::: PAGE EXTRACT :::

People v. Monick

277 N.W. 883 | Mich. | 1938

A written complaint was filed before a justice of the peace in Macomb county, alleging that Herman Monick, alias Joseph Caswell "did attempt to break and destroy a safe, to-wit, a depository of money and other valuables in a building of Charles Reindel on Main street in the village of Fraser, contrary to the form of the statute in such case made and provided." *197

The justice issued a warrant containing the identical language of the complaint. Monick was taken into custody, brought before the justice and an oral examination was had, the testimony not being reduced to writing. The justice held that the offense had been committed as charged and there was probable cause to suspect Monick of being guilty and he was held for trial in the circuit court. An information was then filed by the prosecuting attorney charging Monick with an "attempt to break and destroy a safe, to-wit, a depository of money or other valuables in a building of Charles Reindel on Main Street in the village of Fraser. Contrary to the form of the statute in such case made and provided, and against the peace and dignity of the people of the State of Michigan."

At the trial in the circuit court before a jury, when the prosecution had rested, defendant moved the court to quash the information that he be discharged for the reason that it did not contain the language of the statute, namely, the words "intent to commit the crime of larceny," etc.

Section 531 of the Michigan penal code, same being Act No. 328, Pub. Acts 1931 (Comp. Laws Supp. 1935, § 17115-531), reads as follows:

"Any person who, with intent to commit the crime of larceny, or any felony, shall confine, maim, injure or wound, or attempt, or threaten to confine, kill, maim, injure or wound, or shall put in fear of any person for the purpose of stealing from any building, bank, safe or other depository of money, bonds or other valuables, or shall by intimidation, fear or threats compel, or attempt to compel any person to disclose or surrender the means of opening any building, bank, safe, vault or other depository of money, bonds, or other valuables, or shall attempt to break, burn, blow up or otherwise injure or destroy *198 any safe, vault or other depository of money, bonds or other valuables in any building or place, shall, whether he succeeds or fails in the perpetration of such larceny or felony, be guilty of a felony, punishable by imprisonment in the State prison for life or any term of years."

The trial judge made the following observations:

" 'Any person who, with the intent to commit the crime of larceny or any felony, shall attempt to break, burn, blow, otherwise injure, destroy a safe, vault, or other depository of money * * * any person who, with the intent to commit the crime of larceny or any other felony.' It is the charge that Mr. Caswell, with intent to commit the crime of larceny, did attempt to break and enter. It is not alleged he did it with the intent to commit a crime of larceny. I presume possibly your information might be held defective for the failure to allege a crime of larceny. I will assume that is rather a technical objection that could be remedied by the amending of the information to include, to read that Herman Monick, late of the village of Fraser, on the 1st day of August, 1936, in the village of Fraser and county of Macomb, aforesaid, with the intent to commit the crime of larceny, did attempt to destroy and break a safe."

Defendant objected to any amendment; the court overruled the objection and permitted the prosecutor to amend the information by adding thereto the words, "with the intent to commit the crime of larceny." The jury was then returned to the court room, a witness was sworn on behalf of defendant, examined and cross-examined, and both sides rested. The jury brought in a verdict of guilty.

::: DATA SECTION :::

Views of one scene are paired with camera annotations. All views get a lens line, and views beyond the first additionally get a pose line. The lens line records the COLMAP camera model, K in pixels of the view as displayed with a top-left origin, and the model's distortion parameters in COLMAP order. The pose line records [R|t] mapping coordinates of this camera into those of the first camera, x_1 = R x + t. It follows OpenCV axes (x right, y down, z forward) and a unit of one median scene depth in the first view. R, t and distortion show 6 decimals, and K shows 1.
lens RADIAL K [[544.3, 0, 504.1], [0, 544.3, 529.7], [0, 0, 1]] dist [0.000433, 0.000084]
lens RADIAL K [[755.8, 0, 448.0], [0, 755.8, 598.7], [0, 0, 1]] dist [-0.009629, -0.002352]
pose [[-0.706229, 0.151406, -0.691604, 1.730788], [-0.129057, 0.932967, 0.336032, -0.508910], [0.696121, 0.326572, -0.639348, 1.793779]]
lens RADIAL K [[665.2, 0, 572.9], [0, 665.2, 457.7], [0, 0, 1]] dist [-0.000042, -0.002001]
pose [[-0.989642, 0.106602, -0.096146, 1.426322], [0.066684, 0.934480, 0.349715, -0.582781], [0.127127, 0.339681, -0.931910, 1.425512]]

:::

* **TASKS TO PERFORM**:
**a)** In the People v. Monick excerpt, section 531 names the things whose means of opening a person might be compelled to disclose or surrender. List each of them.
**b)** According to the People v. Monick excerpt, what words was the prosecutor permitted to add to the information?
**c)** Quote the People v. Monick excerpt starting at "Defendant objected to" and ending at "verdict of guilty.".
The stored items play no part in this exercise.

* **SOLUTIONS PER TASK**:
**a)** building, bank, safe, vault, other depository of money, bonds, or other valuables

**b)** "with the intent to commit the crime of larceny."

**c)**
Defendant objected to any amendment; the court overruled the objection and permitted the prosecutor to amend the information by adding thereto the words, "with the intent to commit the crime of larceny." The jury was then returned to the court room, a witness was sworn on behalf of defendant, examined and cross-examined, and both sides rested. The jury brought in a verdict of guilty.